「……ディルク様」
「ローゼ、話がある」
馬上から、呼吸を荒げてそう呼び掛ける。
ローゼが身をすくめたのを見て、母は娘を守るように抱き締めた。
「どなたですか? うちの娘に何の用が」
「ああ」
ディルクはひらりと馬から降り、ローゼの母に礼を尽くした。
「失礼しました。私は、ディルクと申します。クレムラート伯爵邸で、当主の従者を勤めさせていただいております。今日は休みでこのあたりを散策しておりました。どうか、ローゼ嬢と話をする時間をいただけませんか?」
「伯爵邸の……まあいつもローゼがお世話になって」
急に恐縮する夫人に、ディルクは手を振った顔を上げるように言った。
「私は伯爵様付きの従者ですので、そんなに接点はありません。ですが、彼女の仕事ぶりは時々拝見させてもらってますよ。

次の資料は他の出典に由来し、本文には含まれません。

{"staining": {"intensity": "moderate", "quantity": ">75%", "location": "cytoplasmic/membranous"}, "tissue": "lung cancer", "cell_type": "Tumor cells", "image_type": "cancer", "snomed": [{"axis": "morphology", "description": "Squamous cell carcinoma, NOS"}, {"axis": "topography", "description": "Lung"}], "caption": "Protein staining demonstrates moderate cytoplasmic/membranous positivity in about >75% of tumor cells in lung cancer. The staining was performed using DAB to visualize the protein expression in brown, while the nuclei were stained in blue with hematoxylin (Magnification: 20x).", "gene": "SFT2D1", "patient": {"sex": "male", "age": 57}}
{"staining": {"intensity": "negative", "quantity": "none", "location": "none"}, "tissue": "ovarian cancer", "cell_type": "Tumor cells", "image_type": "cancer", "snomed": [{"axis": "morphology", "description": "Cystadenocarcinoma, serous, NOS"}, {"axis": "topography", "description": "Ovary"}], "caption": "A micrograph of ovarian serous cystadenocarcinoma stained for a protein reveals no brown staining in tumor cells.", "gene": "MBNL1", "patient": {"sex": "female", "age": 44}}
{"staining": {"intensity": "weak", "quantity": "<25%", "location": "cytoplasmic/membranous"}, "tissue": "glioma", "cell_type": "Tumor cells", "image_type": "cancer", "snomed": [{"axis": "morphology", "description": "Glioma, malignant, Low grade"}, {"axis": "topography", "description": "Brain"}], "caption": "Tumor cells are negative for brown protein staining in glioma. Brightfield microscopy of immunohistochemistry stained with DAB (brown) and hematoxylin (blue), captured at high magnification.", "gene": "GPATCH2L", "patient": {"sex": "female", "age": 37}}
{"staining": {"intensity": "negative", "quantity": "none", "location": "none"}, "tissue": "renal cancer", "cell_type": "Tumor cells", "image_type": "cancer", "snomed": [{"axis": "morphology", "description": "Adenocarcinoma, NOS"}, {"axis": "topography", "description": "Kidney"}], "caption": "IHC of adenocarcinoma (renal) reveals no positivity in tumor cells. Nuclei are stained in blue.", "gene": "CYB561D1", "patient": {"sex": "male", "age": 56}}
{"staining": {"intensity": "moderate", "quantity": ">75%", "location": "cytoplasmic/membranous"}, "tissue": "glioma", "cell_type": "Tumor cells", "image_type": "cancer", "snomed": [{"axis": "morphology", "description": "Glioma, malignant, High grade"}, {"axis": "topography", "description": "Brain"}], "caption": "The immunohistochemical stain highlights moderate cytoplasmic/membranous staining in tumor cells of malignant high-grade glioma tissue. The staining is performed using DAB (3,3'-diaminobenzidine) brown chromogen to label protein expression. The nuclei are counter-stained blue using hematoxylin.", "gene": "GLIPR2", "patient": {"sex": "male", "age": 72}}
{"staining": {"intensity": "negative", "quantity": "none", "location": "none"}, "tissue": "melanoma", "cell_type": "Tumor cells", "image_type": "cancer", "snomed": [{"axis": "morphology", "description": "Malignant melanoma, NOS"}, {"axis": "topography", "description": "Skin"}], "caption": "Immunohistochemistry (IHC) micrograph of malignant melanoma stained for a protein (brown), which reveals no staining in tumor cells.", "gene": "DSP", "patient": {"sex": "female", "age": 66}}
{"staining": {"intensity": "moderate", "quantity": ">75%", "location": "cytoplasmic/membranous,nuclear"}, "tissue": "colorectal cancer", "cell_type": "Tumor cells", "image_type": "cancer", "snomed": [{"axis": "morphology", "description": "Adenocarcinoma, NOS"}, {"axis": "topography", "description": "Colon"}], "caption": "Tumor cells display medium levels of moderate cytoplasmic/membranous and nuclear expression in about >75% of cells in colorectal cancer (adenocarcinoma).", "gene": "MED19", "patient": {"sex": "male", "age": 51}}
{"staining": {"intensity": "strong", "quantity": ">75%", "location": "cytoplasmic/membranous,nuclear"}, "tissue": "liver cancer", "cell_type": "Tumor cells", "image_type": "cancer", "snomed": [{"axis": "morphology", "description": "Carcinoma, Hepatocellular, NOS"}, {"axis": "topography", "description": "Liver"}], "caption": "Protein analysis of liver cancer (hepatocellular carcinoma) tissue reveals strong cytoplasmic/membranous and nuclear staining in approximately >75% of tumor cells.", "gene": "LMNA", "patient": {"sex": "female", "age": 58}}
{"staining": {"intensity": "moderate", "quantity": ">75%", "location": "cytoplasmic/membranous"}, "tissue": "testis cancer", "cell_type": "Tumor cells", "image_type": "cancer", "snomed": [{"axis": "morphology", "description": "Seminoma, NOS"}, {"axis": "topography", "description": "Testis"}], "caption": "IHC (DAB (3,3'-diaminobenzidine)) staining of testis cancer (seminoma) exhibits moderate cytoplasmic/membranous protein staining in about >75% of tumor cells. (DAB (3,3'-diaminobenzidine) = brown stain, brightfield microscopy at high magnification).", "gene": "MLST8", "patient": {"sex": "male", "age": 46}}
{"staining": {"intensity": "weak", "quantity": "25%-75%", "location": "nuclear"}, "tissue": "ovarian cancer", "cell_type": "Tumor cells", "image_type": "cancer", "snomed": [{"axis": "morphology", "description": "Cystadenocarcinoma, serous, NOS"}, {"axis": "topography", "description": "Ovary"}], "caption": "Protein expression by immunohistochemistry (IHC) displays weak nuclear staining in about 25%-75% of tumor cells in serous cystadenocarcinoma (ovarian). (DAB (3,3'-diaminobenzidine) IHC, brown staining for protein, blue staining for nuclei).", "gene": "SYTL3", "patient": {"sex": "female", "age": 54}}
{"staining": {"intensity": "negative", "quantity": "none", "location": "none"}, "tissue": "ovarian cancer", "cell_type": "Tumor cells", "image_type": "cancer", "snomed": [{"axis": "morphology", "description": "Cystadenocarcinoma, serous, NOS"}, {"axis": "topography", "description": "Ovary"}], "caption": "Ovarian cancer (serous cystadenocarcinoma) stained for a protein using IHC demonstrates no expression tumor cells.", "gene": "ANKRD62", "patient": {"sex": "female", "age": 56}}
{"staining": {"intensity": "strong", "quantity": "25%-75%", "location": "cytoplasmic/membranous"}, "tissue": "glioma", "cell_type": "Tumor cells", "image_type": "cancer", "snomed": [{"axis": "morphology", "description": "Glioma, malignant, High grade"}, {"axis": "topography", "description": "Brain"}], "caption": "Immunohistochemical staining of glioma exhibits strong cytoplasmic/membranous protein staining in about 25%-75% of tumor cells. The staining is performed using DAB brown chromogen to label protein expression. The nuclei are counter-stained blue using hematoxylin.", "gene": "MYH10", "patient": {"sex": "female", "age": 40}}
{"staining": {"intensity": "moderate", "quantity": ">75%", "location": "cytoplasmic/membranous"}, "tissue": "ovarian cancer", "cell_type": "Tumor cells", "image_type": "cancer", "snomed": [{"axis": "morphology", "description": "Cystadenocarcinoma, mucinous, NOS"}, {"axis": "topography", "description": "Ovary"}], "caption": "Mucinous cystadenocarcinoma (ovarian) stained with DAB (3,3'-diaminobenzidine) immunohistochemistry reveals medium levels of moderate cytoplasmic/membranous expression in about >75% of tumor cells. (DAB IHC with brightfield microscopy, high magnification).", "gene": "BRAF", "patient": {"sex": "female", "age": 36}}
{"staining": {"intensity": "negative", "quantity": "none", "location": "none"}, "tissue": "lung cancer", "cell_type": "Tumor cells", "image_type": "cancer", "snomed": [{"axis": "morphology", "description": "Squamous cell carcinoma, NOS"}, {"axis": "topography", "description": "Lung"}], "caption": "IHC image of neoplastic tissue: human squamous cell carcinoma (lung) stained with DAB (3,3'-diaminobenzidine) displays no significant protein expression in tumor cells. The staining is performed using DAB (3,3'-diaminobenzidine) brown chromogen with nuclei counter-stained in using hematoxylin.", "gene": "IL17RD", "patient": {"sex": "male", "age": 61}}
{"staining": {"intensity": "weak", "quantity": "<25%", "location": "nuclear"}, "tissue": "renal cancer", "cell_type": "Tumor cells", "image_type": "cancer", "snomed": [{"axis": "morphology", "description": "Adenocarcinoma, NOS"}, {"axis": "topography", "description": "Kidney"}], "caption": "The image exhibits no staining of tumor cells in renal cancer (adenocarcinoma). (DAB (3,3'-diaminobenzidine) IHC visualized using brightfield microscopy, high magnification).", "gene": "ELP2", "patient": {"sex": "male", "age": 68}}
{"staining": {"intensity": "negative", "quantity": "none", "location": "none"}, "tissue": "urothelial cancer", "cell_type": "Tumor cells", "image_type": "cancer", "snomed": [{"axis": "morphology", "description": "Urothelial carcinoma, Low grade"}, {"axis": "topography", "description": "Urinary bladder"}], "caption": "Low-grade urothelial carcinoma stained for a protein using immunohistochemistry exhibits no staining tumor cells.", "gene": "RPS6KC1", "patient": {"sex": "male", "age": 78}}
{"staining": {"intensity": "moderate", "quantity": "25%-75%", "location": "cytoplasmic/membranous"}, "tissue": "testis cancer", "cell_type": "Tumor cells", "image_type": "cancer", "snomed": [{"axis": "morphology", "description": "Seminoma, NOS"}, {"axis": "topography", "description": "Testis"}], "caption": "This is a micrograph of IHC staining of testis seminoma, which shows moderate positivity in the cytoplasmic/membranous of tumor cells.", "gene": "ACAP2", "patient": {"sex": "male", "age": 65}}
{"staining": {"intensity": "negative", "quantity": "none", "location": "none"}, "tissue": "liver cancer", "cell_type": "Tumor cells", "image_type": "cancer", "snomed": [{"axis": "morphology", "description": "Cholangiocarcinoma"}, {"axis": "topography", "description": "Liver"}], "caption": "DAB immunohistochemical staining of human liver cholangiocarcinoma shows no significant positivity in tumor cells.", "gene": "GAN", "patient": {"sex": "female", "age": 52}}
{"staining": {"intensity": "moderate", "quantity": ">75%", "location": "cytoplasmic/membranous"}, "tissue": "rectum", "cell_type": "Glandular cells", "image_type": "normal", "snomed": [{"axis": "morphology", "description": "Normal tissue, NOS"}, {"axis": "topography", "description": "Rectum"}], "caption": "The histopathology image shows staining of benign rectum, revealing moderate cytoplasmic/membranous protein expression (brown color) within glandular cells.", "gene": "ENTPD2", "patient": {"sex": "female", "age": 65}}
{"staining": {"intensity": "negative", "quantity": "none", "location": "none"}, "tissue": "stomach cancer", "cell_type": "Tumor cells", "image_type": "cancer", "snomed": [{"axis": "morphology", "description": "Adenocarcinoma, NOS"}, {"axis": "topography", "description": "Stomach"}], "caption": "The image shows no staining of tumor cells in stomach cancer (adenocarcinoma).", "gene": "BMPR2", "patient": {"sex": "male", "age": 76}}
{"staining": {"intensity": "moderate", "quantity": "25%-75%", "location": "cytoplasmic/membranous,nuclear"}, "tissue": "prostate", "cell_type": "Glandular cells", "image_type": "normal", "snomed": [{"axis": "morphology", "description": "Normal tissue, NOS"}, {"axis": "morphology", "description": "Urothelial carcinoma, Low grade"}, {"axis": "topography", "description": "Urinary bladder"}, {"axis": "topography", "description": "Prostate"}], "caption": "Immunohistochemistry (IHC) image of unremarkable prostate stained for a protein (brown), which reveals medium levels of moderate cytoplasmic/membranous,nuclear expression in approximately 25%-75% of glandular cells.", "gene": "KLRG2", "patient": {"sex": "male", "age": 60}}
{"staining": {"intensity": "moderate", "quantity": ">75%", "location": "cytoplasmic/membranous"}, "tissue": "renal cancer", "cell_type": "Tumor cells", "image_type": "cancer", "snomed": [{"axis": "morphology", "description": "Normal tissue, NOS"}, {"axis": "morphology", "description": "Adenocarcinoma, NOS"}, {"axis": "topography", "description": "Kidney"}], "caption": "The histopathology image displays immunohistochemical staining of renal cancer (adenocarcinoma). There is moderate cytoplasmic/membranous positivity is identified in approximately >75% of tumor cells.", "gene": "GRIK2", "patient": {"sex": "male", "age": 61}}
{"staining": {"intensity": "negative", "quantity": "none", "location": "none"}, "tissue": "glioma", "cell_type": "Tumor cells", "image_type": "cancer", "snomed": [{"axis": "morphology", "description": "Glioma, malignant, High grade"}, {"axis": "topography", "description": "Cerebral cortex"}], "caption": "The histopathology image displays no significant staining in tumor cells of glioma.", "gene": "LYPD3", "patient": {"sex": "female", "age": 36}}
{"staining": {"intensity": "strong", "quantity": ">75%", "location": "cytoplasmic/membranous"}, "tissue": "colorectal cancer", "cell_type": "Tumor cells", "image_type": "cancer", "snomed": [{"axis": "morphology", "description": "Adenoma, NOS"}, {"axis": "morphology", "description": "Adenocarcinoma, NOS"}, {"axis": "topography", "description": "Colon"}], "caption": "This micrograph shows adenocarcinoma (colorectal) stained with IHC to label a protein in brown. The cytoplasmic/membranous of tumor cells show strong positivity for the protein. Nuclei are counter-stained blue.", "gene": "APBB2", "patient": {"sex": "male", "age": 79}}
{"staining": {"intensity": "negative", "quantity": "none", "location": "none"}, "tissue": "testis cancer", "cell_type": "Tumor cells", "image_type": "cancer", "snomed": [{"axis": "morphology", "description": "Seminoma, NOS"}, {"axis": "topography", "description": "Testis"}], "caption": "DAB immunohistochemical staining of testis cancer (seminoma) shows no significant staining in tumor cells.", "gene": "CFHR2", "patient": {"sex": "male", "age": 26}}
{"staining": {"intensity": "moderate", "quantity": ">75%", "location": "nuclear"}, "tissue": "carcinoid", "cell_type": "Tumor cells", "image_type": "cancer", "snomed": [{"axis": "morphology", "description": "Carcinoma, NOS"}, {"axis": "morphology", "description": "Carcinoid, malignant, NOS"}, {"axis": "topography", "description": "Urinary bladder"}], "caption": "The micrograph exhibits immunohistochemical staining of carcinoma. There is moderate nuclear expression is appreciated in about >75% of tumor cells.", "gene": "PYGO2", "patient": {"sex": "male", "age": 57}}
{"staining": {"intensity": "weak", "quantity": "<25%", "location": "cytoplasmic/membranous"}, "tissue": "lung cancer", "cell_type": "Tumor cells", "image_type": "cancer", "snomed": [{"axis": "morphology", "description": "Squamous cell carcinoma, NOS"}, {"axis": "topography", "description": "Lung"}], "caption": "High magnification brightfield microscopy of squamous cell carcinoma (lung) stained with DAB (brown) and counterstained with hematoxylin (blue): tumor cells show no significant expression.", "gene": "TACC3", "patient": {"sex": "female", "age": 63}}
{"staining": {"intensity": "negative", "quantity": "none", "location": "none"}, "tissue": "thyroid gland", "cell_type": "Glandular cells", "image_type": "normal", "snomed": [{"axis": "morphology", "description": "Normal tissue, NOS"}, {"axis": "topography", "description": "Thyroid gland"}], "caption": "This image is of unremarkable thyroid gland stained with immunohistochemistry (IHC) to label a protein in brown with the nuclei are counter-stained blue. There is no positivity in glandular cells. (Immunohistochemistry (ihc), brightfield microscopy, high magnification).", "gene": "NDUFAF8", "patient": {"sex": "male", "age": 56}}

真面目で、仕事熱心で助かっていますよ」
「まあもったいないお言葉」
最初は娘を守る気満々だった母親も、ディルクは柔らかな物腰に気を緩めはじめた。
「ローゼ、どうする?」
問いかけられて、ローゼも覚悟を決めた。
「どのようなお話ですか?」
「先ほどはああ言ったが、……良ければ帰りも送ろうかと思ってね。……どうだい?」
当然だがディルクは母に対して事情を明かす気はないらしい。今の言葉によって、話を聞くか聞かないかは、ローゼに委ねられた。
恋心に終止符を打たれる恐怖もあったが、好奇心が勝った。